What was called the largest slaughter of dolphins in the history of the Faroe Islands has led to massive criticism not only from animal rights activists, but from whalers themselves. However, bioeticians have pointed out the somewhat contradictory and not always logical attitude to killing animals for food.
Following an outcry over the mass slaughter of over 1,400 dolphins in a single day, as social media and news outlets across the globe were flooded with gory footage, the Faroese government has pledged to review the way the traditional hunts are carried out.
Last week’s slaughter, labelled the largest in history, was so great in scope, compared with previous years, that even professional whalers and trade union leaders, who ordinarily do their best to protect the age-old tradition, criticised the unnecessary brutality and unwanted attention, venturing that it could be the death knell of whale hunts.
Eco-activists and animal rights groups emphasised that the cull was so large that regulations in place to minimise the suffering of animals were not necessarily observed.
“We take this matter very seriously. Although these hunts are considered sustainable, we will be looking closely at the dolphin hunts, and what part they should play in Faroese society”, Faroese Premier Bardur á Steig Nielsen said in a statement.
Whaling in the Faroe Islands is a hunting tradition dating back to the Viking Age. For hundreds of years, sea mammals – primarily pilot whales, humpback whales, and dolphins – have been killed for their meat and blubber. Each year, the Faroese drive herds of the mammals into shallow fjords, subsequently stabbing them to death using traditional equipment such as a blowhole hook. The hunts are carried out on a non-commercial basis, as the catch is then distributed among the community.

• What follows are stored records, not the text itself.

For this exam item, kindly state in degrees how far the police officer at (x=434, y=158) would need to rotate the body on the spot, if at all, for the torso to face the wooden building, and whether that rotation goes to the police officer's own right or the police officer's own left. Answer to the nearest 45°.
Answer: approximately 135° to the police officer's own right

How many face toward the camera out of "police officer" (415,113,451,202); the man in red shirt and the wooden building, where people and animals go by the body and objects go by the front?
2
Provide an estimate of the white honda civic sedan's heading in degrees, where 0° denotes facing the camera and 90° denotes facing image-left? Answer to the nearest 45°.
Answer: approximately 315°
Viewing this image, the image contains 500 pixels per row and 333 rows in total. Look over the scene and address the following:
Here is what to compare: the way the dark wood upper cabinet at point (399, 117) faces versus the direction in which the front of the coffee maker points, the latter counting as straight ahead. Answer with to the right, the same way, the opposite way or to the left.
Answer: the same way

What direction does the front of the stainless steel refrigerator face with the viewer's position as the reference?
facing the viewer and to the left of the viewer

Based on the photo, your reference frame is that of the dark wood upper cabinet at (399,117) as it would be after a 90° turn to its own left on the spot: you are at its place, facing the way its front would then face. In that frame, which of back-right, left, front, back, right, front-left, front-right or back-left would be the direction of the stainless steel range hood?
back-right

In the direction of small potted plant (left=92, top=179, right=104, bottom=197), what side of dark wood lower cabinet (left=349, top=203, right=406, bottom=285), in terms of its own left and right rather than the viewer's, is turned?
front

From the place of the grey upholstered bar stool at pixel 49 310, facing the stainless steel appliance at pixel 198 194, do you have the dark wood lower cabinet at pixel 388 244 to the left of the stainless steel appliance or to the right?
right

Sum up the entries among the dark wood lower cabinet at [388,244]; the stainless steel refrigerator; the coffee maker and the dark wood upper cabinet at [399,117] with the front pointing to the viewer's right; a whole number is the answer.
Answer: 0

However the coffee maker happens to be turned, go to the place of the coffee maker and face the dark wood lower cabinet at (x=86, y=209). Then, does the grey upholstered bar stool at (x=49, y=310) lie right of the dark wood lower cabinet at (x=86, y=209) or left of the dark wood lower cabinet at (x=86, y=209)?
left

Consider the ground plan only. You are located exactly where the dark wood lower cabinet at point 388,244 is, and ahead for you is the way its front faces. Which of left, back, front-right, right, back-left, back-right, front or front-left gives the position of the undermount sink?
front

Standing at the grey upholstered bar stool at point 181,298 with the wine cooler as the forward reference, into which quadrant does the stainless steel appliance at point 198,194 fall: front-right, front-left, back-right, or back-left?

Each year, the web explodes with gruesome footage and demands to stop the practice, seen as cruel and largely out of date. The Faroese government, however, called the whale drives a dramatic sight only to people “unfamiliar with the slaughter of mammals”, assuring that the hunts well organised and fully regulated.
The former chairman of the Faroese Whaling Association, Hans Jacob Hermansen, maintained that it was no different from killing cattle or anything else. “It’s just that we have an open abattoir”, he said.
Faroese MP Sjúrdur Skaale, while himself criticial of the recent cull in Skálafjørdur, hit back at the accusations by citing Denmark’s pork industry, which is one of the world’s largest.
“In Denmark, 30 million pigs are kept in captivity. Intelligent animals that live and die in captivity, living on a concrete floor. It is far worse than both whale killing and dolphin killing”, he told Danish Radio.
Bioetician Mickey Gjerris from Copenhagen University, in turn, emphasised the not-always-equally-logical relationship to animal killing.
“Had it been 1,400 pigs, then we would have been whistling indifferently, for we are used to killing them, while dolphins are seen as very intelligent animals. There is a completely different narrative. It’s a bit like if they had taken puppies and kittens”, Gjerris said.
Turid Nolsøe from Copenhagen University, ventured that the massive criticism of whaling from the outside has had the opposite effect, leading many Faroese to stick to the hunts as a unique expression of their culture.
“The tradition might have died out if you didn’t keep focusing on it. It is a challenge to one’s identity that one feels it necessary to defend it”, Nolsøe mused.
The Faroes are an archipelago of 18 rocky islands, located halfway between Norway, Scotland, and Iceland. At 55,000 inhabitants, it is part of the Danish Realm.